The input:
↓
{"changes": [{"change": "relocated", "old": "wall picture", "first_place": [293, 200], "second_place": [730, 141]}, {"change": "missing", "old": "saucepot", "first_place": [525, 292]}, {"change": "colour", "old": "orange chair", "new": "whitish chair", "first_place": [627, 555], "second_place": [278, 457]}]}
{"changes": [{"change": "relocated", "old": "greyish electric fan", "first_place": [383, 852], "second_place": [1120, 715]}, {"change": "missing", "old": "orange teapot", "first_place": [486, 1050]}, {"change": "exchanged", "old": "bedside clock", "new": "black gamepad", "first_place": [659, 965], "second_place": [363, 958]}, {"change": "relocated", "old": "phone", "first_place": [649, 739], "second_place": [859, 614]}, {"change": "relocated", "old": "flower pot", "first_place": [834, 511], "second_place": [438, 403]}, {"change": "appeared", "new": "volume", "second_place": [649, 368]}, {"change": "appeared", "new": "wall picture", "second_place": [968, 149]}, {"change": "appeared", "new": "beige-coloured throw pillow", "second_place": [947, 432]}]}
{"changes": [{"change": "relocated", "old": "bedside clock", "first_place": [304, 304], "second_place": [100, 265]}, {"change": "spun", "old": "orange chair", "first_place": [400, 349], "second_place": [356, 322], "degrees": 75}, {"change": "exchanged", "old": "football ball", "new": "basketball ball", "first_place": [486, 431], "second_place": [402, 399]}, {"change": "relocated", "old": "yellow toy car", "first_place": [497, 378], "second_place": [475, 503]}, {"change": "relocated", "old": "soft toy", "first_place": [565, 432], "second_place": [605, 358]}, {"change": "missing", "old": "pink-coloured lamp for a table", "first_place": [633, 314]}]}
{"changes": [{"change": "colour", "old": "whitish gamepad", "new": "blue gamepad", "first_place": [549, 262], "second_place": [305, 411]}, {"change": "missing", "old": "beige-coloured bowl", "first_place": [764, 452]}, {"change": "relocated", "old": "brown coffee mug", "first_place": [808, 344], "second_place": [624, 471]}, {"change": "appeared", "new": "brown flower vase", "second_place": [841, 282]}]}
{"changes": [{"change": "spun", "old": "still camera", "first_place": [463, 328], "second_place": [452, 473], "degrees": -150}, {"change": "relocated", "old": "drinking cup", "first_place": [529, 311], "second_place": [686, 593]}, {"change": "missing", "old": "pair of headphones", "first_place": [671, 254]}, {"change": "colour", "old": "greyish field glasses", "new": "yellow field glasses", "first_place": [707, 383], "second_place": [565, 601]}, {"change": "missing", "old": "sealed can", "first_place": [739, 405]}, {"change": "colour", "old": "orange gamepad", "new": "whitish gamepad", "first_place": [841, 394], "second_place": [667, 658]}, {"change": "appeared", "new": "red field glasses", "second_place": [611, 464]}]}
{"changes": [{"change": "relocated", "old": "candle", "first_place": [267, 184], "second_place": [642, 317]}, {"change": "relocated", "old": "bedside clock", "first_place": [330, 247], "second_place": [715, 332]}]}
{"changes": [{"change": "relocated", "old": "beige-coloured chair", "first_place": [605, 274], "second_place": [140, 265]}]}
↑
The problem: Retype every record above exactly as written.

Exercise result:
{"changes": [{"change": "relocated", "old": "wall picture", "first_place": [293, 200], "second_place": [730, 141]}, {"change": "missing", "old": "saucepot", "first_place": [525, 292]}, {"change": "colour", "old": "orange chair", "new": "whitish chair", "first_place": [627, 555], "second_place": [278, 457]}]}
{"changes": [{"change": "relocated", "old": "greyish electric fan", "first_place": [383, 852], "second_place": [1120, 715]}, {"change": "missing", "old": "orange teapot", "first_place": [486, 1050]}, {"change": "exchanged", "old": "bedside clock", "new": "black gamepad", "first_place": [659, 965], "second_place": [363, 958]}, {"change": "relocated", "old": "phone", "first_place": [649, 739], "second_place": [859, 614]}, {"change": "relocated", "old": "flower pot", "first_place": [834, 511], "second_place": [438, 403]}, {"change": "appeared", "new": "volume", "second_place": [649, 368]}, {"change": "appeared", "new": "wall picture", "second_place": [968, 149]}, {"change": "appeared", "new": "beige-coloured throw pillow", "second_place": [947, 432]}]}
{"changes": [{"change": "relocated", "old": "bedside clock", "first_place": [304, 304], "second_place": [100, 265]}, {"change": "spun", "old": "orange chair", "first_place": [400, 349], "second_place": [356, 322], "degrees": 75}, {"change": "exchanged", "old": "football ball", "new": "basketball ball", "first_place": [486, 431], "second_place": [402, 399]}, {"change": "relocated", "old": "yellow toy car", "first_place": [497, 378], "second_place": [475, 503]}, {"change": "relocated", "old": "soft toy", "first_place": [565, 432], "second_place": [605, 358]}, {"change": "missing", "old": "pink-coloured lamp for a table", "first_place": [633, 314]}]}
{"changes": [{"change": "colour", "old": "whitish gamepad", "new": "blue gamepad", "first_place": [549, 262], "second_place": [305, 411]}, {"change": "missing", "old": "beige-coloured bowl", "first_place": [764, 452]}, {"change": "relocated", "old": "brown coffee mug", "first_place": [808, 344], "second_place": [624, 471]}, {"change": "appeared", "new": "brown flower vase", "second_place": [841, 282]}]}
{"changes": [{"change": "spun", "old": "still camera", "first_place": [463, 328], "second_place": [452, 473], "degrees": -150}, {"change": "relocated", "old": "drinking cup", "first_place": [529, 311], "second_place": [686, 593]}, {"change": "missing", "old": "pair of headphones", "first_place": [671, 254]}, {"change": "colour", "old": "greyish field glasses", "new": "yellow field glasses", "first_place": [707, 383], "second_place": [565, 601]}, {"change": "missing", "old": "sealed can", "first_place": [739, 405]}, {"change": "colour", "old": "orange gamepad", "new": "whitish gamepad", "first_place": [841, 394], "second_place": [667, 658]}, {"change": "appeared", "new": "red field glasses", "second_place": [611, 464]}]}
{"changes": [{"change": "relocated", "old": "candle", "first_place": [267, 184], "second_place": [642, 317]}, {"change": "relocated", "old": "bedside clock", "first_place": [330, 247], "second_place": [715, 332]}]}
{"changes": [{"change": "relocated", "old": "beige-coloured chair", "first_place": [605, 274], "second_place": [140, 265]}]}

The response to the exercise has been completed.